‘Genderuwo Politik’
Disadari atau tidak oleh rakyat pemilih Indonesia, jikalau Pilpres 2024 itu bakal menyimpan kengerian yang mencekam untuk republik ini? Seandainya saja jika ternyata para elite antek-antek “Genderuwo Politik” itulah yang memenangkan Pilpres 2024?
Padahal suatu pesta demokrasi ya seharusnya sangat suka cita rakyat berpesta poralah, dikarenakan suatu pesta demokrasi itu pasti berkemaslahatan demi dan untuk bangsa yang terus berkemajuan.
Semoga saja kengeriannya itu tidak lebih dramatis dan mencekam dari tragedi Kanjuruhan dan atau Itaewon yang mengakibatkan 154 korban tewas seluruhnya akibat berdesakan-desakan sesak napas kehabisan oksigen membuat jantung berhenti berdetak?
Tetapi, kenapalah pula kok ketika Pilpres 2019 malah yang tewas petugasnya lebih dari 500 orang itu hanya dikarenakan itu “betul” kelelahan?

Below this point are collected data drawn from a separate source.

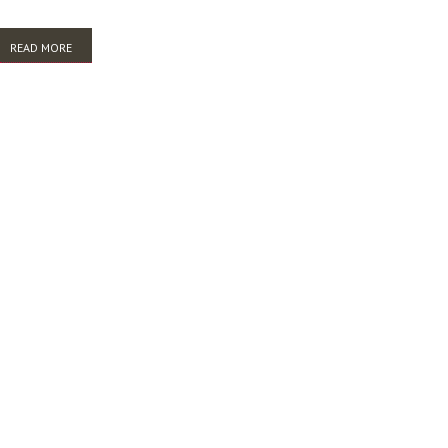
READ MORE
ABOUT HOW MUCH DO YOU REALLY WANT TO KNOW? HARVESTING TO
BUILD INSTITUTIONAL KNOWLEDGE RESOURCES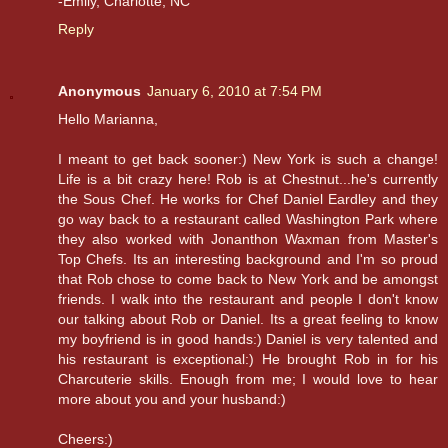
-Emily, Charlotte, NC
Reply
Anonymous
January 6, 2010 at 7:54 PM
Hello Marianna,
I meant to get back sooner:) New York is such a change!
Life is a bit crazy here! Rob is at Chestnut...he's currently
the Sous Chef. He works for Chef Daniel Eardley and they
go way back to a restaurant called Washington Park where
they also worked with Jonanthon Waxman from Master's
Top Chefs. Its an interesting background and I'm so proud
that Rob chose to come back to New York and be amongst
friends. I walk into the restaurant and people I don't know
our talking about Rob or Daniel. Its a great feeling to know
my boyfriend is in good hands:) Daniel is very talented and
his restaurant is exceptional:) He brought Rob in for his
Charcuterie skills. Enough from me; I would love to hear
more about you and your husband:)
Cheers:)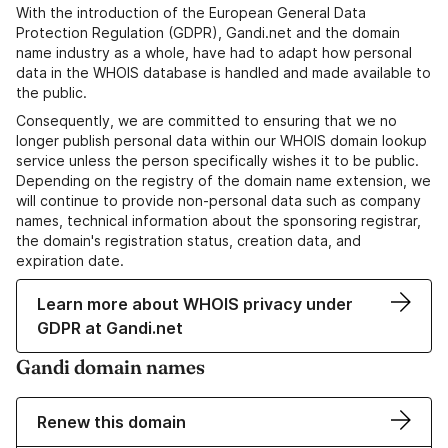
With the introduction of the European General Data
Protection Regulation (GDPR), Gandi.net and the domain
name industry as a whole, have had to adapt how personal
data in the WHOIS database is handled and made available to
the public.
Consequently, we are committed to ensuring that we no
longer publish personal data within our WHOIS domain lookup
service unless the person specifically wishes it to be public.
Depending on the registry of the domain name extension, we
will continue to provide non-personal data such as company
names, technical information about the sponsoring registrar,
the domain's registration status, creation data, and
expiration date.
Learn more about WHOIS privacy under
GDPR at Gandi.net
Gandi domain names
Renew this domain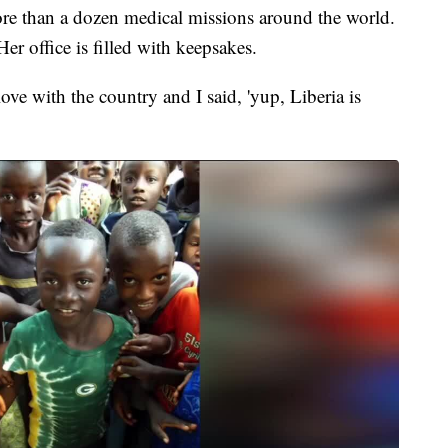
e than a dozen medical missions around the world.
er office is filled with keepsakes.
love with the country and I said, 'yup, Liberia is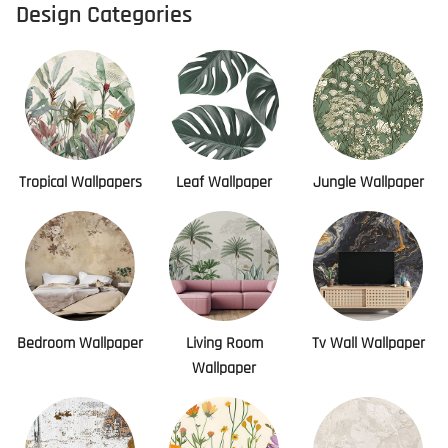
Design Categories
Tropical Wallpapers
Leaf Wallpaper
Jungle Wallpaper
Bedroom Wallpaper
Living Room
Tv Wall Wallpaper
Wallpaper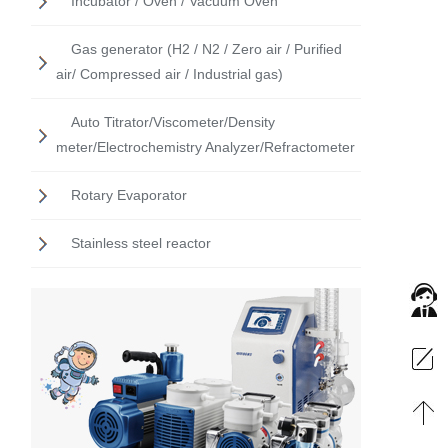
Incubator / Oven / Vacuum Oven
Gas generator (H2 / N2 / Zero air / Purified
air/ Compressed air / Industrial gas)
Auto Titrator/Viscometer/Density
meter/Electrochemistry Analyzer/Refractometer
Rotary Evaporator
Stainless steel reactor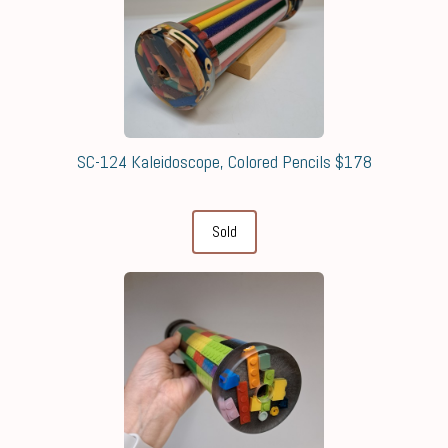
SC-124 Kaleidoscope, Colored Pencils $178
Sold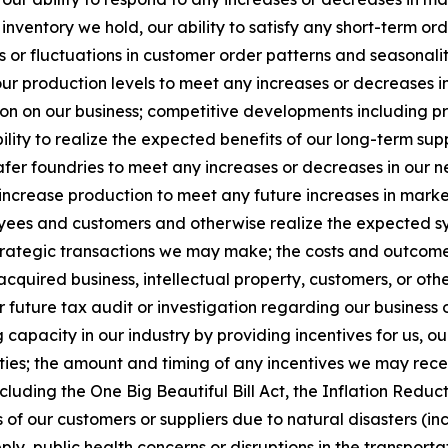
inventory we hold, our ability to satisfy any short-term ord
 or fluctuations in customer order patterns and seasonalit
our production levels to meet any increases or decreases
ion on our business; competitive developments including pri
lity to realize the expected benefits of our long-term sup
er foundries to meet any increases or decreases in our nee
 increase production to meet any future increases in marke
ees and customers and otherwise realize the expected syne
strategic transactions we may make; the costs and outcome o
acquired business, intellectual property, customers, or othe
 future tax audit or investigation regarding our business 
capacity in our industry by providing incentives for us, o
lities; the amount and timing of any incentives we may rec
cluding the One Big Beautiful Bill Act, the Inflation Redu
 of our customers or suppliers due to natural disasters (incl
ply, public health concerns or disruptions in the transport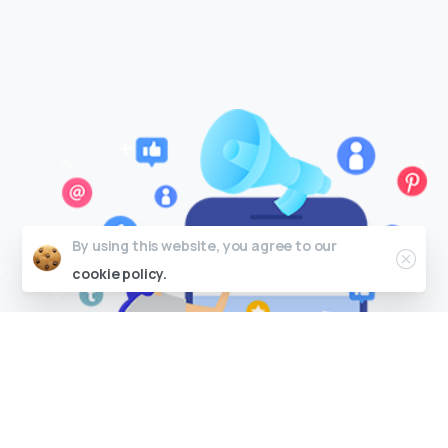
By using this website, you agree to our
cookie policy.
P
a
i
d
S
o
c
i
a
l
A
d
v
e
r
t
i
s
i
n
g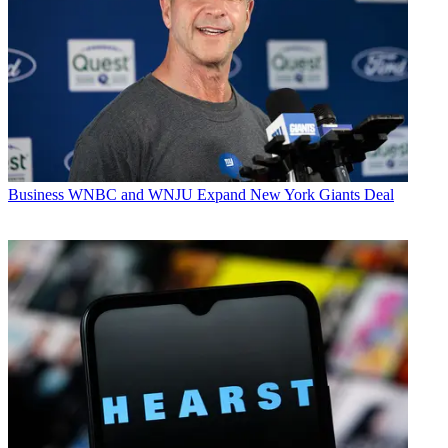
Business
WNBC and WNJU Expand New York Giants Deal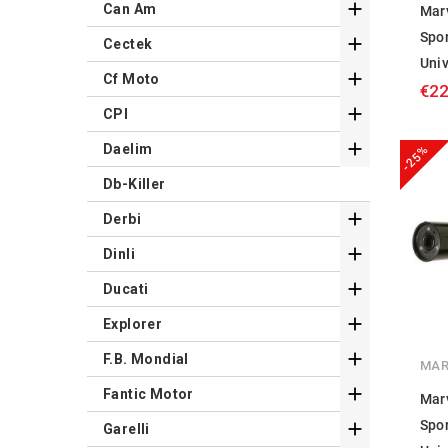

Can Am
Mar
Spo

Cectek
Univ

Cf Moto
€22

CPI

Daelim
-25%
Db-Killer

Derbi

Dinli

Ducati

Explorer

F.B. Mondial
MAR

Fantic Motor
Mar
Spo

Garelli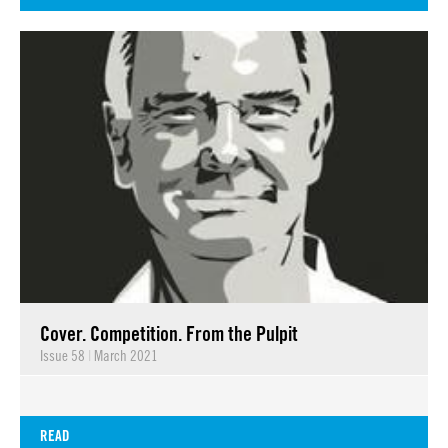
Cover. Competition. From the Pulpit
Issue 58
|
March 2021
READ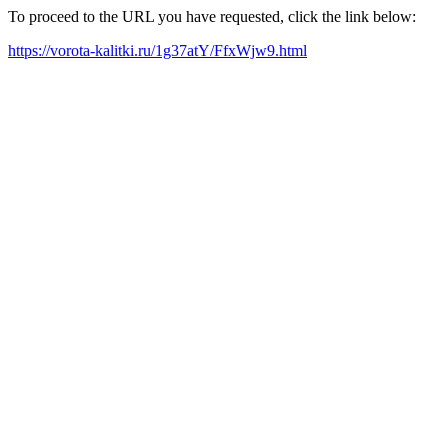
To proceed to the URL you have requested, click the link below:
https://vorota-kalitki.ru/1g37atY/FfxWjw9.html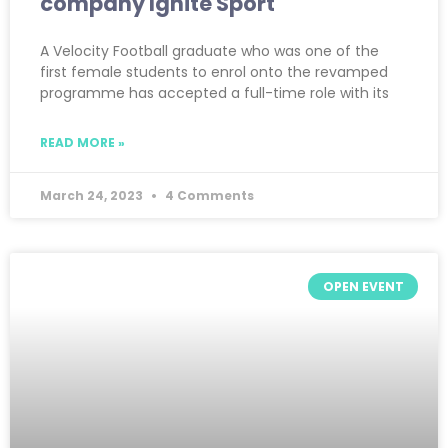
company Ignite Sport
A Velocity Football graduate who was one of the
first female students to enrol onto the revamped
programme has accepted a full-time role with its
READ MORE »
March 24, 2023
4 Comments
OPEN EVENT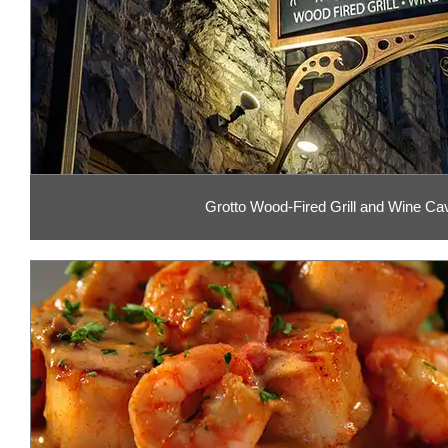
Grotto Wood-Fired Grill and Wine Ca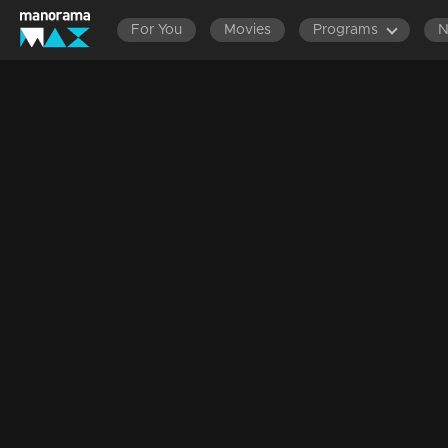
For You
Movies
Programs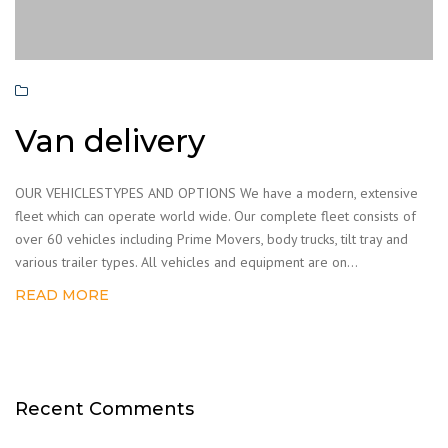
Van delivery
OUR VEHICLESTYPES AND OPTIONS We have a modern, extensive
fleet which can operate world wide. Our complete fleet consists of
over 60 vehicles including Prime Movers, body trucks, tilt tray and
various trailer types. All vehicles and equipment are on...
READ MORE
Recent Comments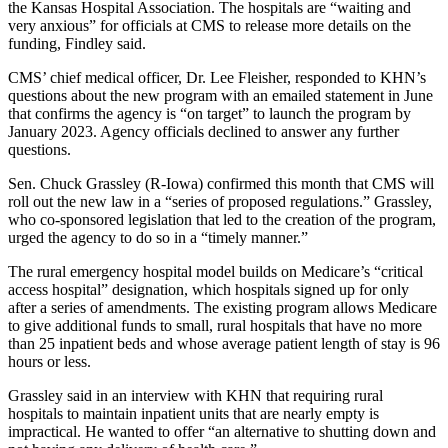
the Kansas Hospital Association. The hospitals are “waiting and
very anxious” for officials at CMS to release more details on the
funding, Findley said.
CMS’ chief medical officer, Dr. Lee Fleisher, responded to KHN’s
questions about the new program with an emailed statement in June
that confirms the agency is “on target” to launch the program by
January 2023. Agency officials declined to answer any further
questions.
Sen. Chuck Grassley (R-Iowa) confirmed this month that CMS will
roll out the new law in a “series of proposed regulations.” Grassley,
who co-sponsored legislation that led to the creation of the program,
urged the agency to do so in a “timely manner.”
The rural emergency hospital model builds on Medicare’s “critical
access hospital” designation, which hospitals signed up for only
after a series of amendments. The existing program allows Medicare
to give additional funds to small, rural hospitals that have no more
than 25 inpatient beds and whose average patient length of stay is 96
hours or less.
Grassley said in an interview with KHN that requiring rural
hospitals to maintain inpatient units that are nearly empty is
impractical. He wanted to offer “an alternative to shutting down and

Bukan berarti penulis membuat artikel politik ini dengan kengerian itu ingin menakut-nakuti rakyat. Di sini horor hantu artifisial yang menimbulkan kengerian itu benar-benar ada berasal dari setan di Pulau Jawa disebut “Genderuwo Politik (GP)”.
Janinnya muncul mulai terbentuk semenjak nyaris satu dekade lalu dan bidannya ya Presidential Threshold 20% itu: produk hukum yang tak terjamah “tangan logika rasionalitas ilmu pengetahuan hukum kemanusiaan”, apalagi “tangan kemuliaan hukum Tuhan”?
Sepanjang nyaris sepuluh tahun itu tampaknya horor kengerian itu sengaja dipelihara ketika “dua tangan” itu —bilamana perlu harus dipenggal, supaya tak bisa mencongkel-congkel— “The Great Wall” yang mungkin sekarang ada korelasinya.
Tembok raksasa milik negeri seberang yang dikenal sebagai Tiongkok, negara pusat komunisme gaya baru yang boleh jadi akan lebih berbahaya dan mengerikannya dari paham idiologi kapitalisme baru itu, membuat lubang sekecil pori-pori sekalipun.
Sehingga, tak ada lagi celah “sinar sekecil apapun yang bisa menyelinap masuk untuk menerangi” tembok tebal ruang GP itu yang tengah menggelapi hitam legam sepekat-pekatnya tatanan demokrasi di Republik ini.
“GP” itu sebagai sosok ya calon rezim penguasa yang tengah mendaki puncak tangga kesempurnaan “Istana Otoritarianisme” ini: sekarang tengah bermain licik dan curang keroyokan mempertahankannya mati-matian.
Merekalah dari istana para perekayasa itu dikomandoi oleh rezim dan di dalamnya bernaung lembaga-lembaga tinggi negara (DPR, MK dan MA) berkonspirasi dan berkolusi tengah bekerja keras mencegah terjadinya banjir bandang protes penghapusan PT 20% itu di-border dengan bendungan besar, ketimbang susah-susah “membidani” lagi amandemen UUD 1945 untuk penentuan jabatan presiden tiga periode.